Trump, who said he learned a lot about the virus, tweeted Tuesday: "Flu season is coming up! Many people every year, sometimes over 100,000, and despite the Vaccine, die from the Flu. Are we going to close down our Country? No, we have learned to live with it, just like we are learning to live with COVID, in most populations far less lethal!!!"
Many attempts to compare COVID-19 to seasonal influenza have been made over the course of the pandemic, and once again the Minnesota Department of Health is reacting to the comparison with science and facts, issuing a response to Bring Me The News by saying "there are significant differences between seasonal flu and COVID-19."
"SARS CoV-2, the virus that causes COVID-19, is a completely new virus for which no one has immunity and we don’t know yet all of the complications that it can lead to," MDH said in the email, noting that "many people have some form of immunity to influenza."
"If we were to see a truly novel form of influenza, we would be in a similar situation we are in with COVID – no one would have immunity. But we know more about how to deal with influenza, how to develop vaccines, etc., because of decades of experience," MDH said.
"COVID is set to be the third leading cause of death in Minnesota in 2020. Influenza rarely if ever is a leading cause of death," the health department added. "However, we know that influenza can contribute to many other causes of death, such as pneumonia."
Leading causes of death in Minnesota in 2017 (the most recent publicly available), per the Centers for Disease Control and Prevention (CDC):
- Cancer - 9,986
- Heart Disease - 8,230
- Accidents - 2,788
- Alzheimer's disease - 2,474
- Chronic Lower Respiratory Disease - 2,464
- Stroke - 2,250
- Diabetes - 1,312
- Suicide - 783
- Flu/pneumonia - 697
- Parkinson's Disease - 675
According to the CDC, the flu has resulted in between 12,000 and 61,000 deaths annually in the U.S. since 2010, rendering Trump's claim of "sometimes over 100,000" incorrect. It should be noted that Twitter hid Trump's tweet because it included "misleading and potentially harmful information related to COVID-19."

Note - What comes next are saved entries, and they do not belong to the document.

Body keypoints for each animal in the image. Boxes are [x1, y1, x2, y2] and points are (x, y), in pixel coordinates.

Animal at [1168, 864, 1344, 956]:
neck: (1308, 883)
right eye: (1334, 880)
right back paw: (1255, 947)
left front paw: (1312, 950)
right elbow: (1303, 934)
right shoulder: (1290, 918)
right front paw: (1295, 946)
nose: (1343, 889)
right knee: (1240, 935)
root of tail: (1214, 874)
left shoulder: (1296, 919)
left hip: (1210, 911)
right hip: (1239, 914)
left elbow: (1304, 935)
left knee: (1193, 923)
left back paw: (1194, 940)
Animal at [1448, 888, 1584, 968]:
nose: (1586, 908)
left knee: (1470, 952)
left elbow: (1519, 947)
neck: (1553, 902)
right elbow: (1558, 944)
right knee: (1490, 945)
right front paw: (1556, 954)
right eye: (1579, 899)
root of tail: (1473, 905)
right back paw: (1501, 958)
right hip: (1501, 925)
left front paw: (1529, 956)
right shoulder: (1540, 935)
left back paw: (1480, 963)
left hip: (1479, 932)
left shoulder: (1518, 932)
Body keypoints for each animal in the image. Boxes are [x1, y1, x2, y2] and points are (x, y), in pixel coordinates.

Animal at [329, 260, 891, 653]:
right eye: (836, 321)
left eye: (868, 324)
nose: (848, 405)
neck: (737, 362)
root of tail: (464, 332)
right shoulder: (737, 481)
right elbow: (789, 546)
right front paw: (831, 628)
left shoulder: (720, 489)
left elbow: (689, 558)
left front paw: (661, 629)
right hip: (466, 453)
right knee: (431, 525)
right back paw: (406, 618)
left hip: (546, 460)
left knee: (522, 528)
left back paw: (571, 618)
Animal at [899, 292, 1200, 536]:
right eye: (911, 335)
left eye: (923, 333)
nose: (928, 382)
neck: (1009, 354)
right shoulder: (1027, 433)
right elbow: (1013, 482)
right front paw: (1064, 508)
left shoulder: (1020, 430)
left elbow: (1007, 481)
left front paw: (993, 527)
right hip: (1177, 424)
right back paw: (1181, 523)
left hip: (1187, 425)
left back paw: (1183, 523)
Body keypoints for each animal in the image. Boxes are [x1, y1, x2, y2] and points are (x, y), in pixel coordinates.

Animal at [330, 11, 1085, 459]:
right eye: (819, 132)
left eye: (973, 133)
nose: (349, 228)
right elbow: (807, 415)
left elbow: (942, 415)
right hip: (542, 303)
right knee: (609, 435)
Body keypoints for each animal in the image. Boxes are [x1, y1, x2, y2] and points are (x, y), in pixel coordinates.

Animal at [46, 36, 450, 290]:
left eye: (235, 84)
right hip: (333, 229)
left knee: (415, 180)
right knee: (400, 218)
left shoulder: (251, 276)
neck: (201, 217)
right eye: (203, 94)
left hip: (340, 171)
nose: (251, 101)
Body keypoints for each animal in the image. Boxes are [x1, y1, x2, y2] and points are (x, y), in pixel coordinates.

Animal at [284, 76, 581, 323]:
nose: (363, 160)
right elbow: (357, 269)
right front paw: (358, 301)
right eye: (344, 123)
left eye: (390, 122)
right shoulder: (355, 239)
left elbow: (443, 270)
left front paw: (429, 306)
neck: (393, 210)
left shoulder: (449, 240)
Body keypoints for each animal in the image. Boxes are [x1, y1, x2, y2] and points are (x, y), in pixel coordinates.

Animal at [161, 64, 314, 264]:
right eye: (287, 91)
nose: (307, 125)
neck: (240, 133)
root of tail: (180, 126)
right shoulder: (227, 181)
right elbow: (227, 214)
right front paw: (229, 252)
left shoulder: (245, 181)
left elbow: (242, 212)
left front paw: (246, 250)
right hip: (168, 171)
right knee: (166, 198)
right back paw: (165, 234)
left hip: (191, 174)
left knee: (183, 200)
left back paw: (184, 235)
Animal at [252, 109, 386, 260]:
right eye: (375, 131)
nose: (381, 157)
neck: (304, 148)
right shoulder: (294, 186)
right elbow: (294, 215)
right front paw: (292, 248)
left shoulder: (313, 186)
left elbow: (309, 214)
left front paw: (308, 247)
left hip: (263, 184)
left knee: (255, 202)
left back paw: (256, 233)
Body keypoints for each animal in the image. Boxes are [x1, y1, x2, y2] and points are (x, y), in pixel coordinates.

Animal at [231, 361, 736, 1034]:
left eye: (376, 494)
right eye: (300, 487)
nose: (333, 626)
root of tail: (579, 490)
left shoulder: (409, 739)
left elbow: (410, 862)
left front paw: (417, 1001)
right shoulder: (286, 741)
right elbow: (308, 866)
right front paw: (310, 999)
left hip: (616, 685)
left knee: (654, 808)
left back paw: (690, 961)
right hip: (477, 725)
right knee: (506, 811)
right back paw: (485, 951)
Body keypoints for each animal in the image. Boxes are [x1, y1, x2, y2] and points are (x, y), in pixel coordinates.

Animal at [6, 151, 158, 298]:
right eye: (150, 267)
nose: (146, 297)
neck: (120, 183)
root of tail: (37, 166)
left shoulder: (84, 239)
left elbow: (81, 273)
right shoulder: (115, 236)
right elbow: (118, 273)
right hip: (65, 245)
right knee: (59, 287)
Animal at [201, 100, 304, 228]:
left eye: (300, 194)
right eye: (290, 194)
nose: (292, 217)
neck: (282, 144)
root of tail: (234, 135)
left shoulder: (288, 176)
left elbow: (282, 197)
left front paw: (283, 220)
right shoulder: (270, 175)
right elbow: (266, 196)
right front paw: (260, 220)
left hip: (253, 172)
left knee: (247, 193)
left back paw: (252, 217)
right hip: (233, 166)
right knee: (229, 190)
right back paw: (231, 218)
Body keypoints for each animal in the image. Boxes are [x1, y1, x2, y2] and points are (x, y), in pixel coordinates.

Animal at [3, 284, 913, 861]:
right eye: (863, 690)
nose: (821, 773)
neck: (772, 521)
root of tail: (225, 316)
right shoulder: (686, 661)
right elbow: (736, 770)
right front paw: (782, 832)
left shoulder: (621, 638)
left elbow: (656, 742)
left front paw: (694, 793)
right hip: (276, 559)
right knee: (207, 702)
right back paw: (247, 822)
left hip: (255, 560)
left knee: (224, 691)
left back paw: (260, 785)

Flu deaths in America since 2010, per the CDC:
- 2010-11: 37,000
- 2011-12: 12,000
- 2012-13: 43,000
- 2013-14: 38,000
- 2014-15: 51,000
- 2015-16: 23,000
- 2016-17: 38,000
- 2017-18: 61,000
- 2018-19: 34,000
- 2019-20: 22,000
COVID-19, in the past eight months, has killed nearly 211,000 people in America, according to the Johns Hopkins University COVID-19 Resource Tracker. That includes 2,087 confirmed COVID-19 deaths in Minnesota.
That said, the MDH noted that in "peak years" of influenza, "the disease does put a significant strain on our health care system."